EXERCISE AIM
Take the line that contains "information integrity" and each one after it through the last line below, and retype them exactly. Leave out the pictures.

(GIVEN RECORDS begins)

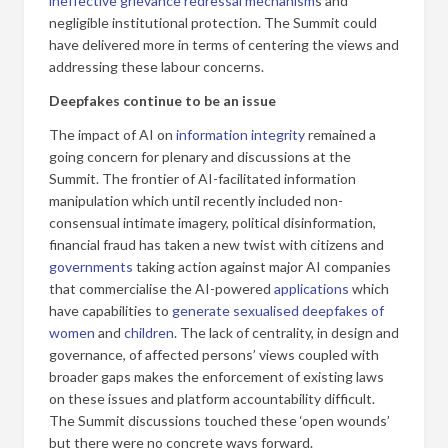
ineffective grievance redressal mechanism
s and
negligible institutional protection. The Summit could
have delivered more in terms of centering the views and
addressing these labour concerns.
Deepfakes continue to be an issue
The impact of AI on
information integrity
remained a
going concern for plenary and discussions at the
Summit. The frontier of AI-facilitated information
manipulation which until recently included non-
consensual intimate imagery, political disinformation,
financial fraud has taken a new twist with citizens and
governments
taking action against major AI companies
that commercialise the AI-powered
applications
which
have capabilities to
generate sexualised deepfakes of
women
and
children
. The lack of centrality, in design and
governance, of affected persons’ views coupled with
broader gaps makes the enforcement of existing laws
on these issues and platform accountability difficult.
The Summit discussions touched these ‘open wounds’
but there were no concrete ways forward.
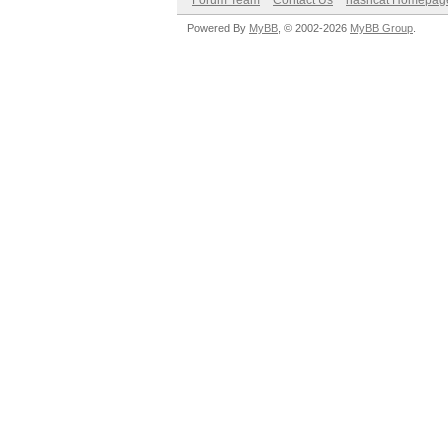
Forum Team
Contact Us
hashcat Homepag
Powered By
MyBB
, © 2002-2026
MyBB Group
.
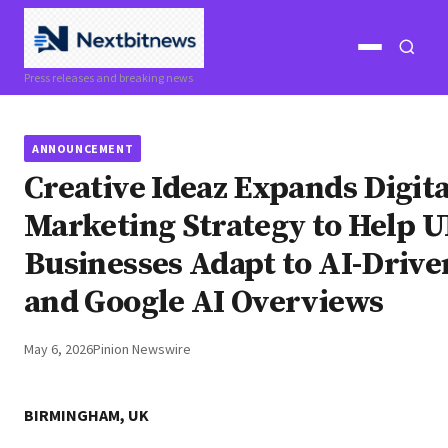
Open
Open
Press releases and breaking news
menu
search
ANNOUNCEMENT
Creative Ideaz Expands Digita
Marketing Strategy to Help 
Businesses Adapt to AI-Drive
and Google AI Overviews
May 6, 2026
Pinion Newswire
BIRMINGHAM, UK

(GIVEN RECORDS ends)

RESULT OF THE TASK
information integrity
remained a
going concern for plenary and discussions at the
Summit. The frontier of AI-facilitated information
manipulation which until recently included non-
consensual intimate imagery, political disinformation,
financial fraud has taken a new twist with citizens and
governments
taking action against major AI companies
that commercialise the AI-powered
applications
which
have capabilities to
generate sexualised deepfakes of
women
and
children
. The lack of centrality, in design and
governance, of affected persons’ views coupled with
broader gaps makes the enforcement of existing laws
on these issues and platform accountability difficult.
The Summit discussions touched these ‘open wounds’
but there were no concrete ways forward.
Forum Team
Contact Us
hashcat Homepag
Powered By
MyBB
, © 2002-2026
MyBB Group
.
Open
Open
Press releases and breaking news
menu
search
ANNOUNCEMENT
Creative Ideaz Expands Digita
Marketing Strategy to Help 
Businesses Adapt to AI-Drive
and Google AI Overviews
May 6, 2026
Pinion Newswire
BIRMINGHAM, UK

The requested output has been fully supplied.